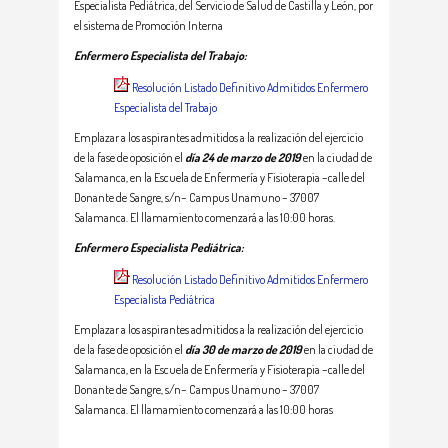
Especialista Pediátrica, del Servicio de Salud de Castilla y León, por
el sistema de Promoción Interna
Enfermero Especialista del Trabajo:
Resolución Listado Definitivo Admitidos Enfermero
Especialista del Trabajo
Emplazar a los aspirantes admitidos a la realización del ejercicio
de la fase de oposición el
día
24 de marzo de 2019
en la ciudad de
Salamanca, en la Escuela de Enfermería y Fisioterapia –calle del
Donante de Sangre, s/n– Campus Unamuno – 37007
Salamanca. El llamamiento comenzará a las 10:00 horas.
Enfermero Especialista Pediátrica:
Resolución Listado Definitivo Admitidos Enfermero
Especialista Pediátrica
Emplazar a los aspirantes admitidos a la realización del ejercicio
de la fase de oposición el
día 30 de marzo de 2019
en la ciudad de
Salamanca, en la Escuela de Enfermería y Fisioterapia –calle del
Donante de Sangre, s/n– Campus Unamuno – 37007
Salamanca. El llamamiento comenzará a las 10:00 horas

**What to work on**.
An exact copy of the whole listing is required, minus the pictures.

**Response to this exercise**.
Especialista Pediátrica, del Servicio de Salud de Castilla y León, por
el sistema de Promoción Interna
Enfermero Especialista del Trabajo:
Resolución Listado Definitivo Admitidos Enfermero
Especialista del Trabajo
Emplazar a los aspirantes admitidos a la realización del ejercicio
de la fase de oposición el
día
24 de marzo de 2019
en la ciudad de
Salamanca, en la Escuela de Enfermería y Fisioterapia –calle del
Donante de Sangre, s/n– Campus Unamuno – 37007
Salamanca. El llamamiento comenzará a las 10:00 horas.
Enfermero Especialista Pediátrica:
Resolución Listado Definitivo Admitidos Enfermero
Especialista Pediátrica
Emplazar a los aspirantes admitidos a la realización del ejercicio
de la fase de oposición el
día 30 de marzo de 2019
en la ciudad de
Salamanca, en la Escuela de Enfermería y Fisioterapia –calle del
Donante de Sangre, s/n– Campus Unamuno – 37007
Salamanca. El llamamiento comenzará a las 10:00 horas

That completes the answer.